SP’nin dışarıdan desteği ile 276’nın bulunabileceği umuluyor.
Ya DSP’li ya da YTP’li bir ANAP - DYP ortaklığı...
Ereğli seçimleri DYP içinde "düşündürücü" oldu.
Bu sıraladığımız üç olasılıktan birincisi "net" değil.
Yani... Tayyip Erdoğan’ın milletvekili adayı olmaması AKP oylarını indirir mi yoksa daha ılımlı Gül ile yukarı mı çeker?
Üçüncüsü ise macera...
İsmet Paşa’nın deyimiyle "macera bazen yönetime gelebilir, fakat onun macera olma özelliğini değiştirmez".
Görülüyor ki...
Türkiye’nin ihtiyacı, AKP karşısında geniş bir platformun oluşturulması.
"Büyük sayılar yasası" gereğince siyasi çekim alanı yaratmak.
Barajın altında kalabilecek ılımlı partilerden oyların bu çekim alanına yönelmesini sağlamak.
Yukarıda da belirttiğim gibi Baykal, Cem, Derviş, Bayar’lı bir platform.
Gerçekleri görelim...
Ereğli seçimleri eğer simgesel birinci tursa CHP ikinci parti.
Yerleşmiş ve nesilden nesile devredilen bir oy tabanı var.
Derviş eğer CHP’ye girerse bu partinin oyları yüzde 20’yi aşar.
Ancak Derviş, Cem’e söz vermişse dönmesi çok zor.
Cem, Özkan, Derviş sinerjisi de gene CHP dolaylarında oy potansiyeli iddiasında.
Sonuç... Derviş adeta cebinde taşıdığı yüzde 5 - 8 oy oranıyla joker.
Kartını göğsüne hala yakın tutuyor.
Ama... Kamuoyu araştırmalarında oyu ancak yüzde 1 gibi görünen Bayar da aslında diğer joker.
Kemal Derviş’le birlikte bu platformda Bayar da yer alırsa geleneksel merkez ve sağ oylardaki sol isimlere karşı tereddütleri kırabilir.
Mühürleri çözebilir.
Merkez ve sağdaki barajı aşamayacak partilerin oylarını bu platforma çekebilir.
Bayar, kendi partisi için toplayacağı oylardan 5 - 8 katı oyları böylece etkileyebilir.
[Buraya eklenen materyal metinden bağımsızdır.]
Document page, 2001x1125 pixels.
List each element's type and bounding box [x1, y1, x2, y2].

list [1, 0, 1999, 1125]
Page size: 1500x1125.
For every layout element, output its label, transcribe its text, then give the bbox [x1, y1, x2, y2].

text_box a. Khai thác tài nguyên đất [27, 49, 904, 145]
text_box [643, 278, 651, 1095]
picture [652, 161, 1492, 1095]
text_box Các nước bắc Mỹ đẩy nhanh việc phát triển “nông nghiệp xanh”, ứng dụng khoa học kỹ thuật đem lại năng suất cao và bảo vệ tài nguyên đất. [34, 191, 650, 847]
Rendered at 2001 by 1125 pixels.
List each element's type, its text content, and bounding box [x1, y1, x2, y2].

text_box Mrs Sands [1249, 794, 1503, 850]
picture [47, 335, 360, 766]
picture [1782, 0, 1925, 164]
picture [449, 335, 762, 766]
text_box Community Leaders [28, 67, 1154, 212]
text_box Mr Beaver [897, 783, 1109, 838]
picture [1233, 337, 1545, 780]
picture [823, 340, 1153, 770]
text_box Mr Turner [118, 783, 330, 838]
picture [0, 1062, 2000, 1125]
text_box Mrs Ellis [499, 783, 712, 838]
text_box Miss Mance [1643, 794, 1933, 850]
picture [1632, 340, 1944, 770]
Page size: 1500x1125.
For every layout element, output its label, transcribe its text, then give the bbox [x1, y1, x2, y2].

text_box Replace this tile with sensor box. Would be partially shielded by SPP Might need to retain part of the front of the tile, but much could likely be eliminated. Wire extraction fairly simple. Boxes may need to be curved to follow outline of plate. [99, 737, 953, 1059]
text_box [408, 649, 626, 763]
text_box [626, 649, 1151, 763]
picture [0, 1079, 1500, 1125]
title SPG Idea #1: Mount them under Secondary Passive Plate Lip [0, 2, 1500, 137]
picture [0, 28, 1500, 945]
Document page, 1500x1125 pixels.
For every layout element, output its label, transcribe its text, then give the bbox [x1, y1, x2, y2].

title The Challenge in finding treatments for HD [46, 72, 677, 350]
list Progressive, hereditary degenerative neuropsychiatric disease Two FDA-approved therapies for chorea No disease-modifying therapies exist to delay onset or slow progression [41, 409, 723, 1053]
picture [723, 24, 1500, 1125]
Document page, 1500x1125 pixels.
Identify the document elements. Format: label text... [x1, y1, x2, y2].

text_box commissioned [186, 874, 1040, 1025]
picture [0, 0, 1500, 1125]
O nedenle kare as deyimini kullanmıştım.
Böyle bir oluşum da seçimde tek başına iktidara gelebilir.
İşadamlarının doruğundan şöyle bir yorum dinledim:
"Kemal Derviş, Türkiye’den ileride. Sıradan bir politikacı gibi düşünmüyor. "- Ne olabilir - in değil, ne olmalı - nın peşinde."